GettyImages-694352520 Kelsea Ballerini performs onstage during the 2017 CMA Music Festival on June 9, in Nashville, Tennessee. Rick Diamond/Getty Images

My family and I were listening to “Peter Pan” this morning. What is special about that song in particular? It’s certainly very inspiring when we hear you sing, “You're always gonna fly away, just because you know you can.”

I think we knew that that was our special song on the first record. I remember we were sitting down to pick the first single. We listened to “Love Me Like You Mean It.” We listened to “Dibs,” and we listened to “Peter Pan,” because we always knew that those were our three singles. But I remember specifically in that meeting, all of us being like, "Peter Pan,” that’s our song." I think we knew that we needed to be really mindful and protective of it, and that we put it out at the perfect time. That song changed my life. I feel like it was the first one that people were like, "Oh, there's some depth in this.”  

You won the Rising Star honor at Billboard’s Women in Music event in 2015. 

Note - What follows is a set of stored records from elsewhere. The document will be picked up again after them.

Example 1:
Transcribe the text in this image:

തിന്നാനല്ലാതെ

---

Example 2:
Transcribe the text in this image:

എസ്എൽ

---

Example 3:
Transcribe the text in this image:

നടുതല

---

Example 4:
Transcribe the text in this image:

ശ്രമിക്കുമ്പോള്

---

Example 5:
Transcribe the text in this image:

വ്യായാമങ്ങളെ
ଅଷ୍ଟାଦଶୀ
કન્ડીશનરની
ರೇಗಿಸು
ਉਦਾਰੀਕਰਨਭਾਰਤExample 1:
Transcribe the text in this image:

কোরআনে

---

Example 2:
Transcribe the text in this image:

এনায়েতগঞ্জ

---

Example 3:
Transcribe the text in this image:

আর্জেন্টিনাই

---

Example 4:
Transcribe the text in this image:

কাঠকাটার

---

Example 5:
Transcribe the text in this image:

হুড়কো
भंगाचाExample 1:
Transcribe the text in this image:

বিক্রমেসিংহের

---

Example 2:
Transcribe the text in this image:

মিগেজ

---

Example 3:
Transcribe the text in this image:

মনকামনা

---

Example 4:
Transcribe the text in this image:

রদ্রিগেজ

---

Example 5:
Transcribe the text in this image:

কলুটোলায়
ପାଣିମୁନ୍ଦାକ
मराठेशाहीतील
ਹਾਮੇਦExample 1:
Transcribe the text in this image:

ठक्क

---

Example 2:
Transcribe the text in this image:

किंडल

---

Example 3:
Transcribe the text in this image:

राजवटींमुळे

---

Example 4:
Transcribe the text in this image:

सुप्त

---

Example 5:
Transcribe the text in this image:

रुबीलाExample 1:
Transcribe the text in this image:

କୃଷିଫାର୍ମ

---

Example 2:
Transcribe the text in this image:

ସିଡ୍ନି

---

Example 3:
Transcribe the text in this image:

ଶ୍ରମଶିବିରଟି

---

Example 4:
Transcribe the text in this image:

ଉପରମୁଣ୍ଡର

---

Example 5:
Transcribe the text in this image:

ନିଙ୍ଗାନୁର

It was awesome. There was this big conversation about the lack of women in country music, and I think that it's starting to turn around. I think you see a lot of women coming up right now, and it’s exciting to see that change. But at the time it was really nice and very humbling to be honored as a new woman in music in general. At the time, there were a lot of men on the radio. A big trend at the time was “bro country,” and naturally women don't fit into that. But I think the trend is now kind of gone.

You have a fan base of all ages. My 8-year-old daughter is one of your biggest fans.

I remember being seven, eight, nine, 10, 11, and looking up to Taylor Swift and Miley Cyrus and all those people and watching everything that they did, to learn. And so I'm very mindful of the music I make and who I am and how I act.